→ **Excerpt to read**
Segment Open

July 24, 1987|Leah Goldman

SAN DIEGO — "Trip Without Travel," an Erika Suderberg work at Installation (930 E St.), conveys through its title the spirit of the installation genre in general, including the other two works on view here by Nancy Barton and Leslie Ernst. By creating an environment, within but often subverting the gallery setting, these artists transport the viewer into a different realm, an altered state of mind.

Suderberg's work, whose complete title is "Trip Without Travel--Irrigation Channels," evokes an atmosphere of dislocation and confusion. A framed "Museum Plan," presumably deciphering what is to be found within the installation space, matches terms such as "combustible" and "followers" with visual symbols--straw and sheep--but the guide itself slips into obscurity with the designation of three palm trees as a "hidden agenda" and blank white rectangles as "societal death notices."

As such clues suggest, what awaits the visitor is no ordinary museum. Painfully dark, the room is carpeted with a thick layer of straw and filled with the recorded sounds of mumbling voices, dripping water and barking dogs. Arrangements of objects amid the straw and upon the walls use some forms recognizable from the museum plan, but Suderberg's own agenda remains unclear. As one's senses adjust to the environment, the physical disorientation diminishes. The psychological disorientation remains, however, questioning the meaning and purpose of the experience.

Segment Closed

→ **Dataset content**
Segment Open

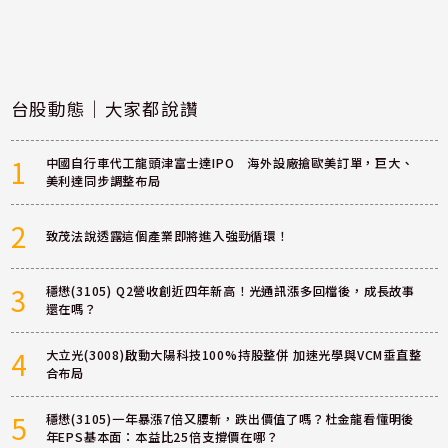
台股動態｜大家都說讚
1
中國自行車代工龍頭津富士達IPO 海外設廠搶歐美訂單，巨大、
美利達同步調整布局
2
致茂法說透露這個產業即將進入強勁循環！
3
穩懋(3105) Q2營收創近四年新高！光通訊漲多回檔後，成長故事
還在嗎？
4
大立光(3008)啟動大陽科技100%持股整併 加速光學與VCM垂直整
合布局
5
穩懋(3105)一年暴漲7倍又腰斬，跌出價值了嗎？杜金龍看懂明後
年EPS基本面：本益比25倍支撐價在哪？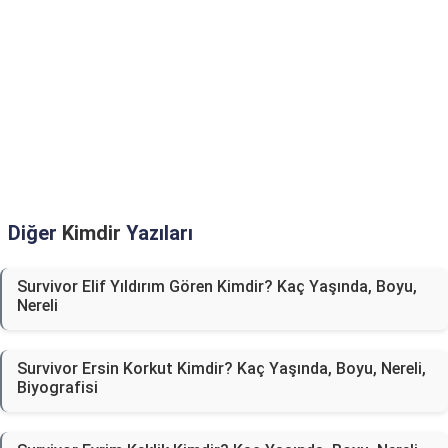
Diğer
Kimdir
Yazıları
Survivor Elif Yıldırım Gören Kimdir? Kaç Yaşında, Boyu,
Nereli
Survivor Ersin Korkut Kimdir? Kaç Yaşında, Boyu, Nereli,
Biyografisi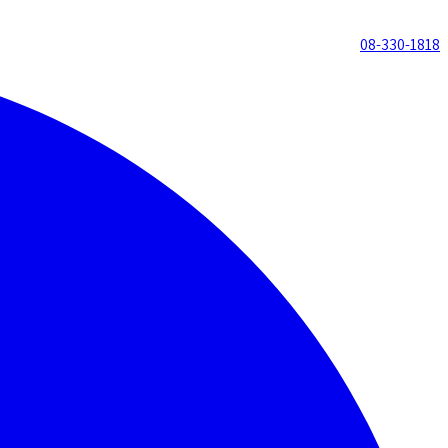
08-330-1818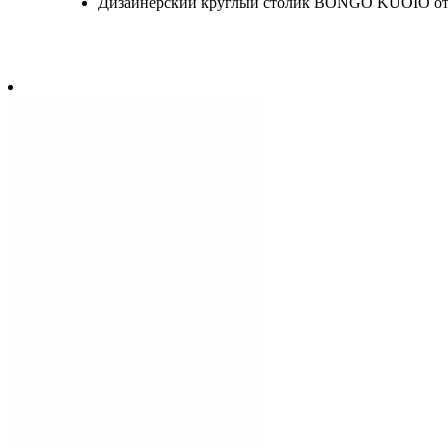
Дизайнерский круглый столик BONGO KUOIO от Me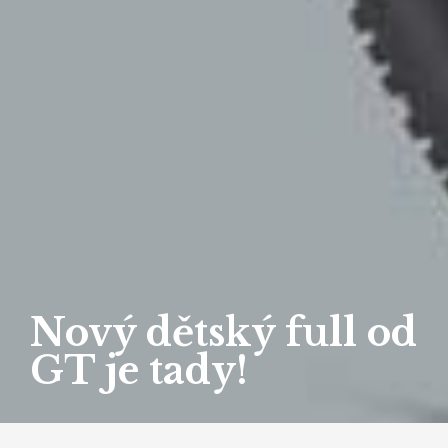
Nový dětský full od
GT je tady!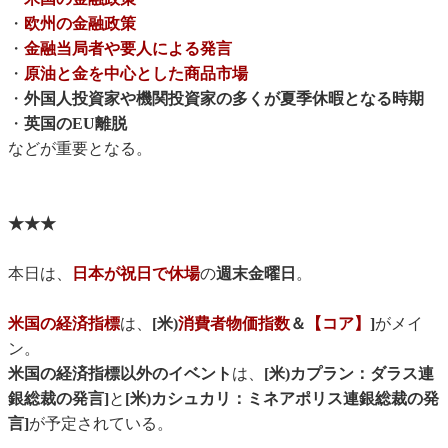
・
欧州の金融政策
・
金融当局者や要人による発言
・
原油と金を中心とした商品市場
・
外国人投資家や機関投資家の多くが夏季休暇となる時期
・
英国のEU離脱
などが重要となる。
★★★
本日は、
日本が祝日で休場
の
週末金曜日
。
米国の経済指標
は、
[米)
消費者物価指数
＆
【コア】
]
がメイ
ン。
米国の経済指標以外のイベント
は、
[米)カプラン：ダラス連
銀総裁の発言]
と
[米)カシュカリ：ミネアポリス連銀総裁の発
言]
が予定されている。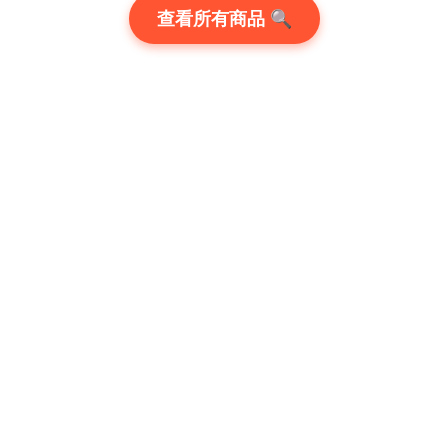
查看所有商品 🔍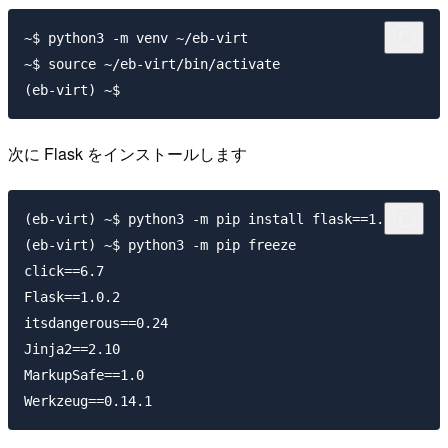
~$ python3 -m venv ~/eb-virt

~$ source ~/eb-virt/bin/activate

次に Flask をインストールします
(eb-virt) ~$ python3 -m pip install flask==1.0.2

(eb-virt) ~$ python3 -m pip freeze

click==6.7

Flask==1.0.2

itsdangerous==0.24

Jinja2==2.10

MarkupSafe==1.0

Segment Closed
Segment Open

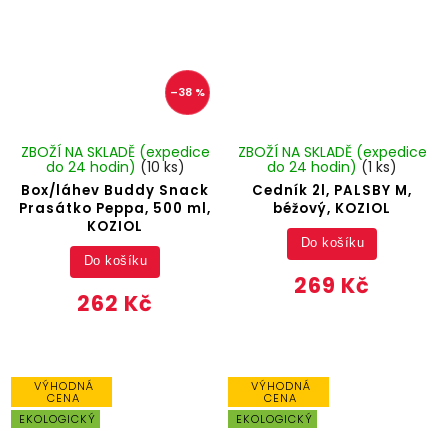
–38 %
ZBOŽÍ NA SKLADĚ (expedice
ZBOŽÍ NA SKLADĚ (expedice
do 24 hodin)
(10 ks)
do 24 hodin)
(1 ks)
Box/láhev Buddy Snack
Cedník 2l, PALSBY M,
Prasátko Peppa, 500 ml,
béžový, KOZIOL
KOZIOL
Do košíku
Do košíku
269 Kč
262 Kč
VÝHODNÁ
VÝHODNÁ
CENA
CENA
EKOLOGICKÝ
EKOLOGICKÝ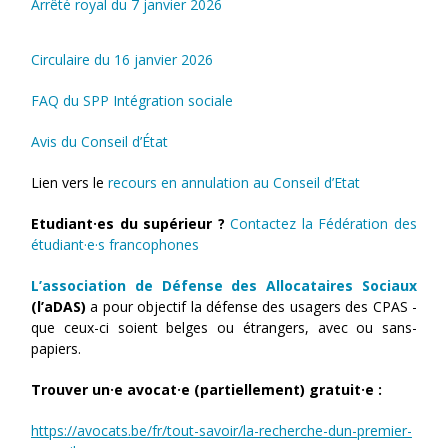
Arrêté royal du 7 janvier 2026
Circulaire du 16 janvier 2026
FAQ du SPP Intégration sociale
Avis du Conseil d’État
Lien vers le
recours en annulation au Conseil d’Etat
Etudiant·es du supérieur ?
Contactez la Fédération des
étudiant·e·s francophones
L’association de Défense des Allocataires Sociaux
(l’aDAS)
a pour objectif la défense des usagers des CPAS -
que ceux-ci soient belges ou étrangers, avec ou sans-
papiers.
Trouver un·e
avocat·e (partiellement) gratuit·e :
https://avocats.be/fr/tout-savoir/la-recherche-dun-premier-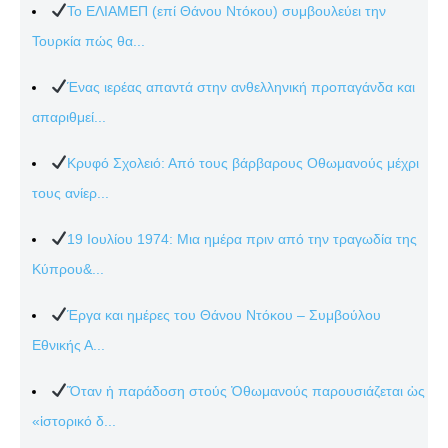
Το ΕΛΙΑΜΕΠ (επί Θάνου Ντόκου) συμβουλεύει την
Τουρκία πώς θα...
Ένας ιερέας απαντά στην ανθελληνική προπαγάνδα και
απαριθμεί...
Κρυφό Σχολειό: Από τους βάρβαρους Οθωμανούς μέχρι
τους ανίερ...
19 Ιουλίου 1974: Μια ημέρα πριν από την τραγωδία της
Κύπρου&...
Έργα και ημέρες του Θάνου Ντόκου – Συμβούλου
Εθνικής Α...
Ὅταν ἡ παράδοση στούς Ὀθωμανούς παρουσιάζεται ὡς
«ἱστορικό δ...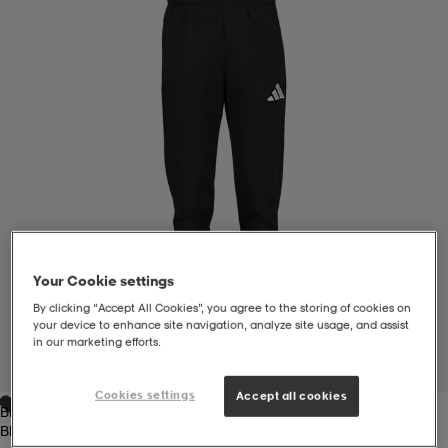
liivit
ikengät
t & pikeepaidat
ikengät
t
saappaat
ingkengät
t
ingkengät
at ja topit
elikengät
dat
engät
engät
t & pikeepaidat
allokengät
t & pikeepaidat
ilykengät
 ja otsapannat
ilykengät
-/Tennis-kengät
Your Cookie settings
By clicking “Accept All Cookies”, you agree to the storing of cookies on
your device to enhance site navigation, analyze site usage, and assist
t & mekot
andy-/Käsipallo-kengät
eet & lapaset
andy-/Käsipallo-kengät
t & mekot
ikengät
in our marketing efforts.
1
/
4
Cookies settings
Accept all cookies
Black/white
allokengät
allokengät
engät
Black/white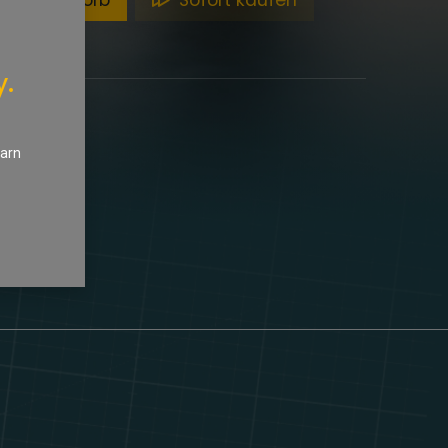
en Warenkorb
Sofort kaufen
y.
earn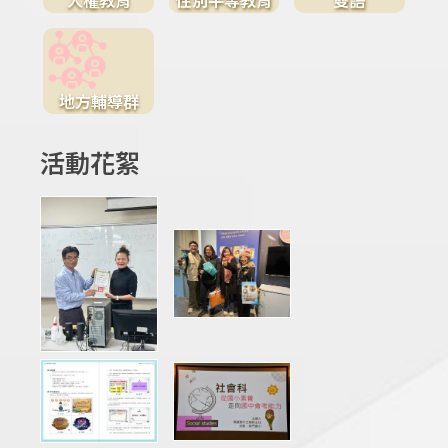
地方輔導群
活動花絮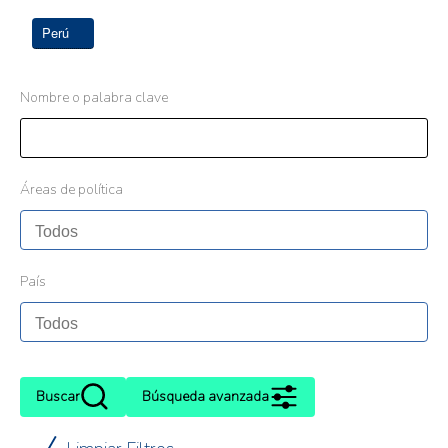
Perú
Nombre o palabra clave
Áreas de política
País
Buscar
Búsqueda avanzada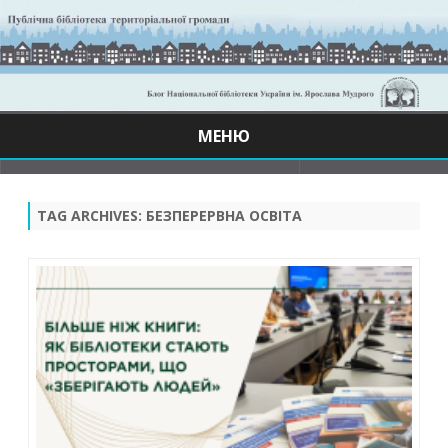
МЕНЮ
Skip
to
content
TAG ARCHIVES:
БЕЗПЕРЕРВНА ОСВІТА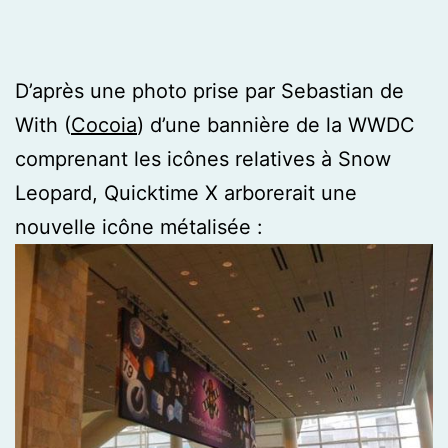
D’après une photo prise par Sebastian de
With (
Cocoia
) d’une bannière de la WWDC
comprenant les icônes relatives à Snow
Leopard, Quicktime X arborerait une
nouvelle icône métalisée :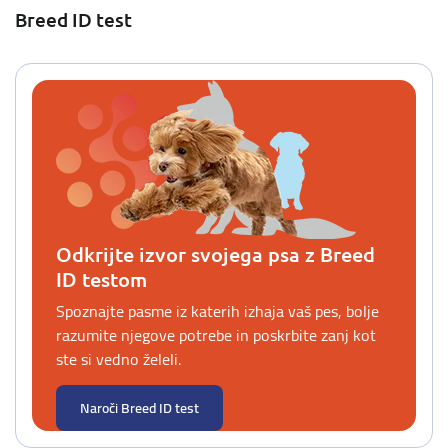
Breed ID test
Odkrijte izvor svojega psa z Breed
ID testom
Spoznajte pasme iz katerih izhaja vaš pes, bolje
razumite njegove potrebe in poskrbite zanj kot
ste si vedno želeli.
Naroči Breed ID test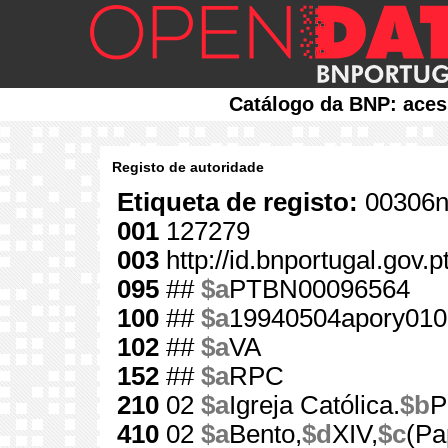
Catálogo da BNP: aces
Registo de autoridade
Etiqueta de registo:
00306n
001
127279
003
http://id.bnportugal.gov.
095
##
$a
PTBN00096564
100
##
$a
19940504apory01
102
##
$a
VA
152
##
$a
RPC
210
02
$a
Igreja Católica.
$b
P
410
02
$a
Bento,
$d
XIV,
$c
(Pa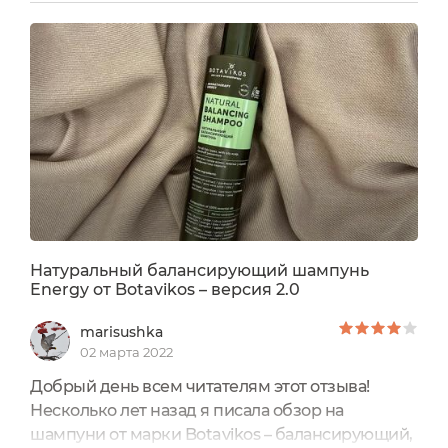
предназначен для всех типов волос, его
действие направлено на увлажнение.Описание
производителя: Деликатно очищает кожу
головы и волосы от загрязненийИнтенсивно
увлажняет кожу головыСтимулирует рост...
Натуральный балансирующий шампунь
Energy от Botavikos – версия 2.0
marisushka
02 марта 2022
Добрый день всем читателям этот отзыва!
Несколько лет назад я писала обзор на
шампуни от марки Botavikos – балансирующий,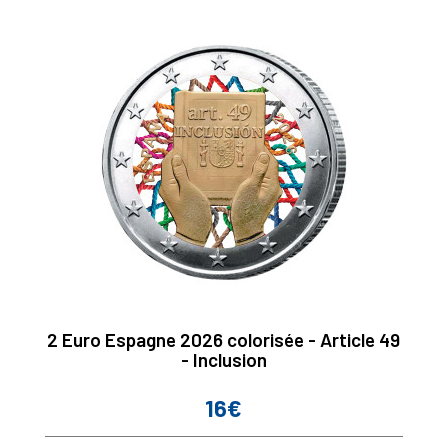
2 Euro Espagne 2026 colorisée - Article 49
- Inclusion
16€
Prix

Segment Closed
Segment Open

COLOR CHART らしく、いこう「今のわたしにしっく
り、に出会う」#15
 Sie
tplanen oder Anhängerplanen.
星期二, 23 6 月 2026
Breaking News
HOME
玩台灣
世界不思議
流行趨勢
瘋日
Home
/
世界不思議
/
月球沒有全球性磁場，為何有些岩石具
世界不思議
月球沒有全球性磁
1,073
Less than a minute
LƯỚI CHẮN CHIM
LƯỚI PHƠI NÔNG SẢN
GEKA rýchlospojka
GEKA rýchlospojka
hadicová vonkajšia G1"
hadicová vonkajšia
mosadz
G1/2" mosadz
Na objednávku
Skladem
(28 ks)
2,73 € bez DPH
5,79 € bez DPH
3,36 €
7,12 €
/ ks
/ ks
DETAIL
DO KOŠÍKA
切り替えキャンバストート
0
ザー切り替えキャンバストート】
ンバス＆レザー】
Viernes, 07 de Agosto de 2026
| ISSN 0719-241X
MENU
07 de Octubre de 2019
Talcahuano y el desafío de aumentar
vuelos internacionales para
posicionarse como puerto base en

Segment Closed

→ **Tasks**
• 1. Translate this sentence from the gallery review into Spanish: "As such clues suggest, what awaits the visitor is no ordinary museum."
• 2. Reproduce the passage of the gallery review from "SAN DIEGO —" up to and including "state of mind.", keeping every word and punctuation mark unchanged.
• 3. Answer these questions using the gallery review:
(a) What is the street address of Installation?
(b) What covers the floor of the room in Suderberg's work?
(c) Which two other artists have works on view there?

→ **Replies**
• 1. Como sugieren tales pistas, lo que espera al visitante no es un museo común.

• 2.
SAN DIEGO — "Trip Without Travel," an Erika Suderberg work at Installation (930 E St.), conveys through its title the spirit of the installation genre in general, including the other two works on view here by Nancy Barton and Leslie Ernst. By creating an environment, within but often subverting the gallery setting, these artists transport the viewer into a different realm, an altered state of mind.

• 3.
(a) 930 E St.
(b) A thick layer of straw
(c) Nancy Barton and Leslie Ernst